Start of Data

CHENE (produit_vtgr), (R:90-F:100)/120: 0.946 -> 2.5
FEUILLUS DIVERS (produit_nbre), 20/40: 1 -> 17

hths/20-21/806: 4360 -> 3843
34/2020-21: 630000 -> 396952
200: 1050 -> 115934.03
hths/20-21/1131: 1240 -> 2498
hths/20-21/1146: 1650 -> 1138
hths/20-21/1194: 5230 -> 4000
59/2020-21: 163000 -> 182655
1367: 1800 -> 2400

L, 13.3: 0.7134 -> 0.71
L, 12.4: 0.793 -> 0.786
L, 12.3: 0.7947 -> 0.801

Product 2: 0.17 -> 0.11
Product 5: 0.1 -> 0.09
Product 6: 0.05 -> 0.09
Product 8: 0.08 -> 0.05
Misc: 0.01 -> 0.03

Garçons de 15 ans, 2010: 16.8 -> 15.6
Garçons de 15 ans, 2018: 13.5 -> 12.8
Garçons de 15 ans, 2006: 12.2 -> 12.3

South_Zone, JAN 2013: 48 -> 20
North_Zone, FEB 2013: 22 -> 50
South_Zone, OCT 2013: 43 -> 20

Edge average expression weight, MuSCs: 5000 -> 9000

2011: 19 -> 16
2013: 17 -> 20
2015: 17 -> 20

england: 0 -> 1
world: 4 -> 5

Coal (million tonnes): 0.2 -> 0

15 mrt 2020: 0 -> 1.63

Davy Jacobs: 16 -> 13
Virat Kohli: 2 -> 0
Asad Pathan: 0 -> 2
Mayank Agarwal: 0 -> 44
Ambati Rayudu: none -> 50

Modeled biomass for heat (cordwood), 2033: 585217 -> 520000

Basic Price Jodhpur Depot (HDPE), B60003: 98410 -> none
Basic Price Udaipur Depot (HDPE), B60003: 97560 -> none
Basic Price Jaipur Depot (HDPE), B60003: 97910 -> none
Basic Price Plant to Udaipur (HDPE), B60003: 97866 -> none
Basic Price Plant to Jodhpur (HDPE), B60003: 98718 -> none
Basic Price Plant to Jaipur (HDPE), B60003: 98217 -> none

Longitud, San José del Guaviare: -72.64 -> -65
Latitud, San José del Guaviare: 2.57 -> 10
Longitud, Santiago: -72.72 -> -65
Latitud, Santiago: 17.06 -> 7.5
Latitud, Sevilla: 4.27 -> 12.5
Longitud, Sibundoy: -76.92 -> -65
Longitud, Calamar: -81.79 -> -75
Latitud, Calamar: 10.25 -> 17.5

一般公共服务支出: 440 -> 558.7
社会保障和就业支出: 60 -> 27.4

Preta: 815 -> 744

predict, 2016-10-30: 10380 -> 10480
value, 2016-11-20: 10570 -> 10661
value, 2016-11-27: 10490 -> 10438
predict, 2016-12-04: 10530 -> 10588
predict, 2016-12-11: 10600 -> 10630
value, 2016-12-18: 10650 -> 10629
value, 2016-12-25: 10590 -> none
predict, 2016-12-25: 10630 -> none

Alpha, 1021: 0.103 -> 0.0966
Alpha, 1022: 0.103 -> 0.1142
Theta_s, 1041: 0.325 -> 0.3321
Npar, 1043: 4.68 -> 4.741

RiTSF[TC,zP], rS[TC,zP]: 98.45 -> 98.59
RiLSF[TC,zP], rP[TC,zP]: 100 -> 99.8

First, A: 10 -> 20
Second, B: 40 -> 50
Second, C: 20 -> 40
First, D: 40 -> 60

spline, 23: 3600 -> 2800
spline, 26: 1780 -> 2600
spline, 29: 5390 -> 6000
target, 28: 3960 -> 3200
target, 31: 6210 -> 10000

End of Data

Working from the material above, retype exactly the lines from the one with "predict, 2016-12-25: 10630 -> none" through the one with "spline, 26: 1780 -> 2600", both included, and only those lines.

**Task output**
predict, 2016-12-25: 10630 -> none

Alpha, 1021: 0.103 -> 0.0966
Alpha, 1022: 0.103 -> 0.1142
Theta_s, 1041: 0.325 -> 0.3321
Npar, 1043: 4.68 -> 4.741

RiTSF[TC,zP], rS[TC,zP]: 98.45 -> 98.59
RiLSF[TC,zP], rP[TC,zP]: 100 -> 99.8

First, A: 10 -> 20
Second, B: 40 -> 50
Second, C: 20 -> 40
First, D: 40 -> 60

spline, 23: 3600 -> 2800
spline, 26: 1780 -> 2600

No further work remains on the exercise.